# need advice for weaning 19-month-old from pacifier



## adamom (Jun 15, 2010)

I'm several days into a cold turkey effort to wean my 19-month-old from the pacifier. She'd been asking for it more and more (always to fall asleep, always in the car, 50% of the time at home, even if she wasn't tired or cranky), so I decided to end it. The first few days I still let her have it for naps and at bedtime, and I was amazed by how easily she accepted it. So I decided to take it away altogether. The first night was great-she even slept through by herself for the first time! Since then, however, things have gotten rough. She'll often cry and thrash for an hour or more before falling asleep (my husband or I still lay with her to fall asleep and generally stay through the night). I'm still determined, but my husband is having serious doubts. I feel we ought to give it two weeks before we make a final decision, but he might not last that long.

Is 19-months a good time to be doing this? Is it a bad time? Are there any tricks we can try (without pulling the pacifiers out of hiding)? Whenever she asks for it, I simply tell here "there are no more." A major factor is that I'm due with my second in April, and I fear that if we don't wean her now, it'll be much harder after the next baby arrives. I feel very determined right now, and I don't know if I'll have the same willpower later. But I also worry that those considerations ought to be secondary to what is truly best for my daughter. I'd appreciate any advice.


----------



## Katie T (Nov 8, 2008)

I don't think you will like my advise but am going to share my story with you anyways.

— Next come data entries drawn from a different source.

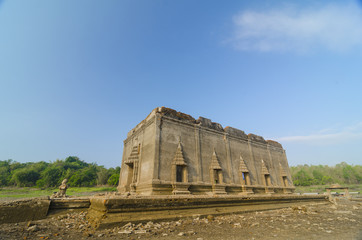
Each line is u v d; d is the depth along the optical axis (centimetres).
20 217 818
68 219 882
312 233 775
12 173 7194
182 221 964
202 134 1645
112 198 820
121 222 802
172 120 1480
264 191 1939
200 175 1458
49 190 5647
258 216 1220
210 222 984
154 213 930
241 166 1820
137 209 880
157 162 1279
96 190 5391
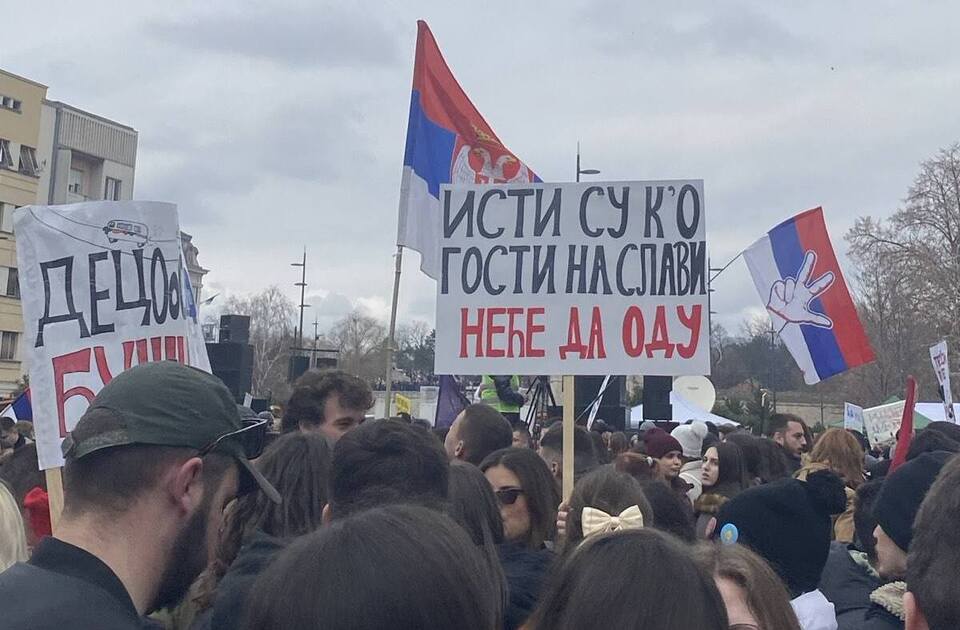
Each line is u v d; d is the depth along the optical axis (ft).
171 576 7.17
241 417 7.98
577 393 41.86
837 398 173.37
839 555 14.37
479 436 17.89
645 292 18.89
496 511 12.19
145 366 7.38
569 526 12.64
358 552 5.54
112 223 13.67
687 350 18.65
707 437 28.86
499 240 19.43
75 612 6.30
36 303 13.07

My first child had her binkie until she was a day shy of 4yo. Gave it up on her own no tears. Her idea.

My second child gave his binkie up on his own no tears at 3ys 6 months.

My youngest child have up her thumb very abruptly at 14 months.

I truly believe they will give it up when the urge to suck goes away. They will not go off to college with it. Is it a pain to have to make sure you have a binkie with you? Yes. Is it annoying to run around the house at bedtime to find them? Yes. But I think it is easier on the child to give it up when they are ready and IMO/IME right before the life changing even of a new sibling may not be the best time. Also if she is still struggling with it when the new little one arrives you may find her snatching the babies binkie.

I wish you luck.


----------



## pbjmama (Sep 20, 2007)

Perhaps the alternative is to just let her have it at night? I also let my kids have it until they were much older then we came up with a plan to get rid of it together. I don't follow your logic, it sounds like you wanted to get rid of it because she asks for it but I don't think asking for it is a bad thing, more of a self soothing skill? At the same time, you are several days into it so maybe it is time to make the push. Good luck with your decision.


----------



## Stephanie-MI (Jan 20, 2011)

I am going through the same thing, same age but a boy. We wanted to take his away because he would keep it in his mouth ALL day and it was stopping his speech development. We broke him cold turkey, he only noticed at nap/bed time. Cried for 1 hour the first night, 10 minutes the 2nd night and went right to bed the 3rd night. He started talking much better immediately!!! We went about a month with NO binkie at all, then lately he's been throwing fits at bed time or in the car and we caved and gave it to him a few times because I am 8 months pregnant and am so miserable and exhausted right now I just cant deal with it at times, but its not a regular part of his day now. We were out baby shopping yesterday and bought some binkies and he flipped and was trying to tear them out of the package. I am worried he will just steal his new baby sisters binky out of her mouth all day and is another reason we wanted to break him of it.

My other 2 never had binkies, they never wanted them even as newborns. So he was my first to break off of it.

Stephanie


----------



## beebalmmama (Jul 21, 2005)

My ds had his binky for naps and night time at 18 months. But not during the day "binky stayed in bed". He ended up weaning from it completely right before his 3rd birthday (no problems, no tears at all). We also nightweaned at 18 months because I was TIRED and so it was necessary for him to still have his binky to sleep. He had always been a high needs sucker so I think in our case it would have been too soon to take it away completely. Sounds like maybe for her too?


----------